By: Gage Counts
Former Loyola student
This is the only trigger warning that I will ever give. Does reading criticisms of the Pope make you question your Christian faith? Do you roll your eyes when someone mentions Cardinal Sarah?
If you answered “yes” to any of these questions, stop reading this and pick up a copy of last week’s Wolf. You can find your horoscope on page six.
When Pope Francis made his first visit to the U.S., The Maroon’s editorial board — at my urging and in my name as opinion and editorial editor — published the editorial, “Pope Francis is our favorite Pope.”
At the time, that seemed like the right opinion, especially for a cheeky liberal Catholic at a Jesuit university. I was wrong, and I have to publicly correct myself on this, just as I publicly contributed to what could end up being the biggest crisis in the Catholic Church since fourth century Arianism.
Consider the notorious footnote in his 2015 encyclical Amoris Laetitia, where he could have ignored Church doctrine to allow for couples living in adultery to receive Holy Communion. I say “could have,” because he left it open to ambiguity and has repeatedly refused to provide clarification.

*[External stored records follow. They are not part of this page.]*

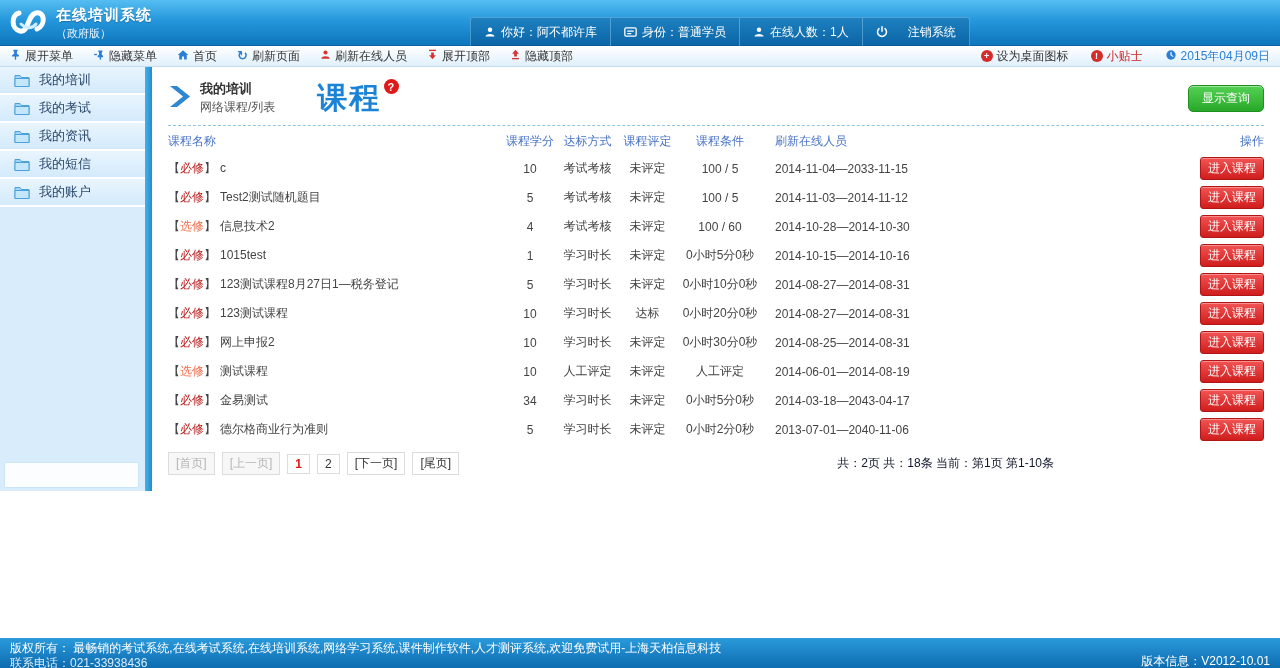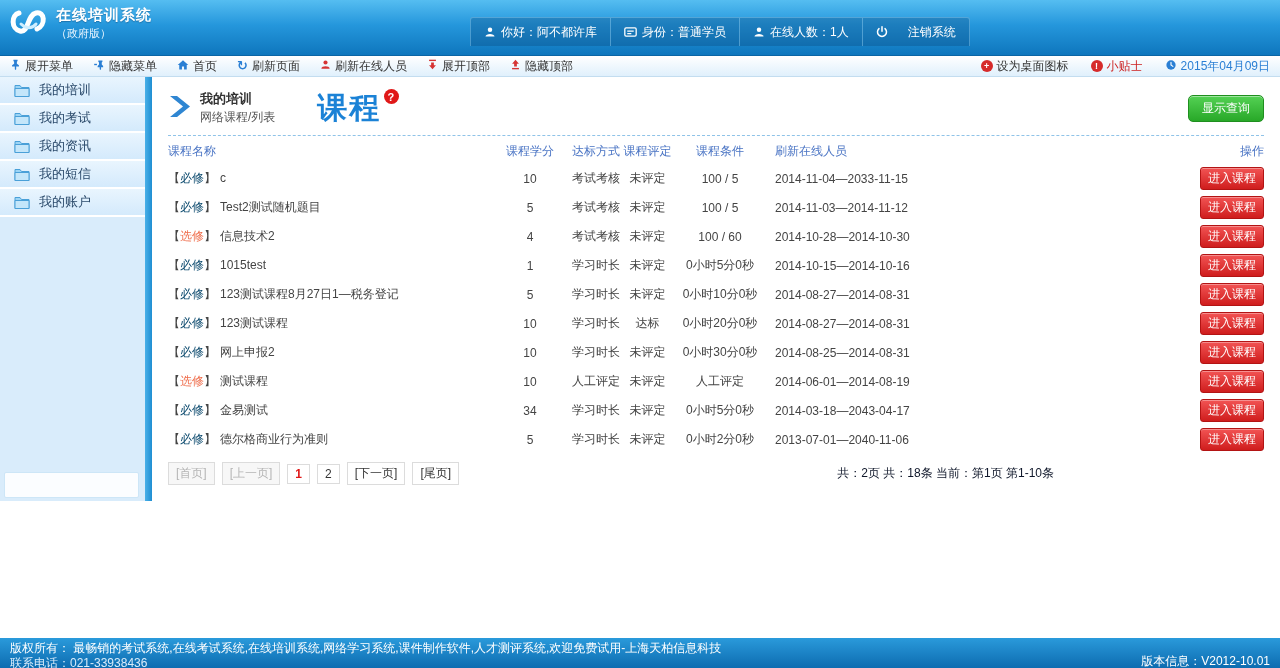--- a/index.html
+++ b/index.html
@@ -1,21 +1,21 @@
 <!DOCTYPE html>
 <html><head>
 <meta charset="utf-8">
 <style>
   * { margin:0; padding:0; box-sizing:border-box; }
   html,body { width:1280px; height:668px; overflow:hidden; }
   body { font-family:"Liberation Sans","DejaVu Sans",sans-serif; font-size:12px; color:#333; background:#fff; position:relative; }
   .page { width:1280px; height:668px; position:relative; overflow:hidden; background:#fff; }
 
   
-  .topbar { height:56px; background:linear-gradient(180deg,#55bdf1 0%,#2597dc 45%,#0e76bd 100%); border-bottom:1px solid #0a65a5; position:relative; }
+  .topbar { height:46px; background:linear-gradient(180deg,#55bdf1 0%,#2597dc 45%,#0e76bd 100%); border-bottom:1px solid #0a65a5; position:relative; }
   .logo { position:absolute; left:8px; top:3px; display:flex; align-items:center; gap:8px; }
   .logo svg { display:block; }
   .logo-title { color:#fff; font-size:15px; font-weight:bold; text-shadow:0 1px 1px rgba(0,40,80,.35); letter-spacing:1px; }
   .logo-sub { color:#eaf6ff; font-size:11px; margin-top:1px; }
   .user-strip { position:absolute; left:470px; top:17px; height:29px; display:flex; background:rgba(6,62,112,.28); border:1px solid rgba(140,205,240,.45); border-bottom:none; border-radius:3px 3px 0 0; }
   .seg { display:flex; align-items:center; gap:5px; padding:0 13px; color:#fff; font-size:12px; border-right:1px solid rgba(150,210,245,.45); white-space:nowrap; }
   .seg:last-child { border-right:none;gap:20px; }
   .seg svg { display:block; }
   .seg.clickable { cursor:pointer; }
 
@@ -49,27 +49,27 @@
   .query-btn { margin-left:auto; background:linear-gradient(#54d154,#28a828); border:1px solid #1f8f1f; border-radius:5px; color:#fff; font-size:12px; padding:4px 13px; cursor:pointer; box-shadow:inset 0 1px 0 rgba(255,255,255,.45); font-family:inherit; }
   .dashed-sep { border-top:1px dashed #8fc3e8; margin-top:6px; }
 
   
   .thead, .trow { display:flex; align-items:center; }
   .thead { height:26px; margin-top:2px; color:#4a74c4; }
   .trow { height:29px; color:#444; }
   .cell { white-space:nowrap; overflow:hidden; }
   .col-name { width:337px; text-align:left; }
   .col-credit { width:50px; text-align:center; }
-  .col-method { width:65px; text-align:right; }
+  .col-method { width:65px; text-align:center; }
   .col-rating { width:55px; text-align:center; }
   .col-condition { width:90px; text-align:center; }
   .col-time { width:205px; text-align:left; padding-left:10px; }
   .col-spacer { flex:1; }
   .col-action { width:64px; text-align:right; overflow:visible; }
-  .type-req { color:#0c4a6e;margin-top:41px; }
+  .type-req { color:#b91c1c;margin-top:41px; }
   .type-opt { color:#ef6c4a; }
   .type-wrap { font-weight:normal; }
   .course-name { margin-left:4px; }
   .enter-btn { background:linear-gradient(#f25454,#cf1d1d); border:1px solid #b31414; border-radius:3px; color:#fff; font-size:12px; padding:2px 7px; cursor:pointer; box-shadow:inset 0 1px 0 rgba(255,255,255,.35); font-family:inherit; white-space:nowrap; }
 
   
   .pagination-row { display:flex; align-items:center; gap:7px; margin-top:8px; }
   .pg-box { border:1px solid #dcdcdc; background:#fff; padding:2px 7px; color:#333; cursor:pointer; font-size:12px; }
   .pg-box.disabled { background:#f7f7f7; color:#b5b5b5; }
   .pg-box.current { color:#e01818; font-weight:bold; }

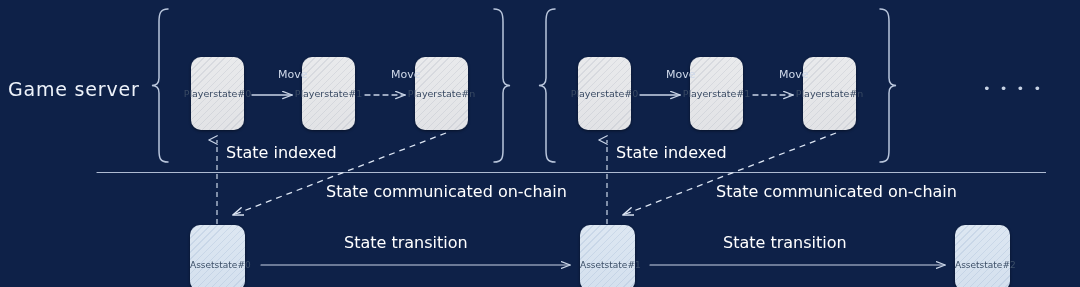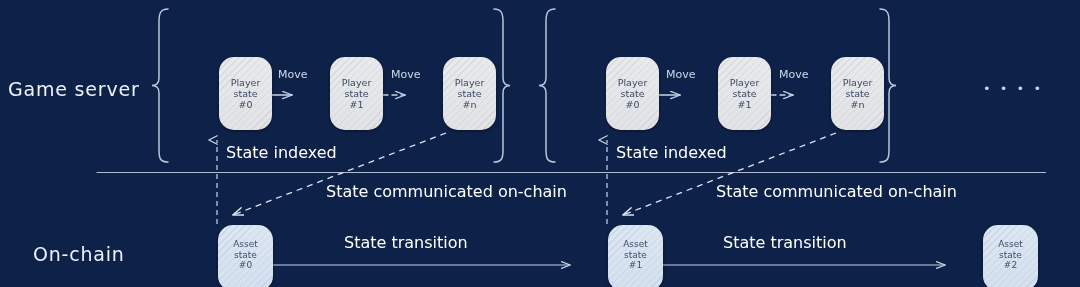--- a/index.html
+++ b/index.html
@@ -10,28 +10,27 @@
     overflow:hidden;
   }
   #stage{position:relative;width:1046px;height:287px;overflow:hidden;}
 
   
   #vec{position:absolute;left:0;top:0;width:1080px;height:287px;pointer-events:none;}
 
   
   .node{
     position:absolute;
-    border-radius:15px;
-    display:flex;flex-direction:column;
+    border-radius:10px;
+    display:flex;flex-direction:row;
     align-items:center;justify-content:center;
     line-height:1.18;
     color:#394a63;
     text-align:center;
     box-shadow:0 1px 3px rgba(0,0,0,.45);
-    margin-left:28px;
   }
   .node .ln{display:block;white-space:nowrap;}
   .player{
     width:53px;height:73px;
     background:
       repeating-linear-gradient(135deg,
         rgba(255,255,255,0) 0px, rgba(255,255,255,0) 4px,
         rgba(130,140,160,.16) 4px, rgba(130,140,160,.16) 5px),
       linear-gradient(180deg,#e9eaec 0%,#e2e3e6 100%);
     font-size:9.5px;
@@ -119,21 +118,20 @@
 
     <path d="M607,224 L607,140" fill="none" stroke="#ccd7e9" stroke-width="1.2" stroke-dasharray="5 4" marker-end="url(#ahup)"></path>
 
     <path d="M836,133 L623,215" fill="none" stroke="#dce5f3" stroke-width="1.3" stroke-dasharray="6 5" marker-end="url(#ahw)"></path>
 
     <line x1="261" y1="265" x2="570" y2="265" stroke="#c9d4e6" stroke-width="1.2" stroke-linecap="round" marker-end="url(#ah)"></line>
     <line x1="650" y1="265" x2="945" y2="265" stroke="#c9d4e6" stroke-width="1.2" stroke-linecap="round" marker-end="url(#ah)"></line>
   </svg>
 
   <div class="lbl lane-title" style="left:8px;top:78px;">Game server</div>
-  <div class="lbl lane-title" style="left:33px;top:243px;">On-chain</div>
 
   <div class="node player" style="left:191px;top:57px;">
     <span class="ln">Player</span>
     <span class="ln">state</span>
     <span class="ln">#0</span>
   </div>
   <div class="node player" style="left:302px;top:57px;">
     <span class="ln">Player</span>
     <span class="ln">state</span>
     <span class="ln">#1</span>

When asked to settle the question by four cardinals — two of whom literally died waiting for an answer — he gave them the cold shoulder. We still have no answer on his pastoral advice, and now bishops have been given license to buck church doctrine. Bishops in Germany and Argentina now, as a policy, offer communion to people objectively in mortal sin. According to nearly any interpretation of Catholic doctrine, receiving communion when consciously in a state of mortal sin puts your very soul in jeopardy. See the contradiction?
At first, I thought that was odd but didn’t think much more about it. Then I heard Pope Francis say that “it is the Communists who think like the Christians.” Of course I should be charitable to the Vicar of Christ, but that doesn’t mean I have to get a lobotomy.
Communism has been roundly condemned by the Catholic Church for over half a century. Pope Saint John Paul II made opposition to communism the cornerstone of his papacy. Has Pope Francis ever read about the Soviet gulags, Mao’s Cultural Revolution or the North Korean famine? There is nothing Christian about Communism, and for Pope Francis to say so is at best an egregious oversight. At worst, it’s subjecting the altar of Christ to the altar of ideology.
Just a few decades ago, the Latin mass was the most sacred and powerful spiritual weapon in our arsenal. Today, though, young people who prefer that form of worship have their motives impugned by Pope Francis, who says that they are “too strict” and have a “rigid attitude.”
To many Catholics, especially in the U.S. and France, the traditional liturgy is a refuge from the novelties and “signs of the times” temporizing being imposed on the church. In light of that, it’s unsurprising that anyone in search for a liturgy that wasn’t invented by committee only half a century ago is considered strict and rigid to a liquid pope.
In a time when modernity, secularism and nihilism are as thick as the air we breathe, we should hold on to our two millennia of collected wisdom. “Push back against the age as hard as it pushes against you,” the late Flannery O’Connor wrote. Instead, Pope Francis has embraced the age and taken to the task of de-emphasizing and diluting that wisdom to make it sweeter to the modern palate.
My devotion to Christ and His Church does not come from the Pope kicking off his red shoes, washing a woman’s feet and kissing a bulbous man’s head. I previously applauded him for doing those things, but now I see that as a facade — mere tinsel and glitter. Creating an “image of a poor church” is nice, but without the foundation of tradition and orthodoxy, it’s as hollow as the modern world Pope Francis seems to take cues from.
Pope Francis’ pursuit of modernism and my erroneous praise of it is, in the words of a Cardinal from an age that will soon resurface, “I feel in conscience bound to proclaim, an incalculable error.”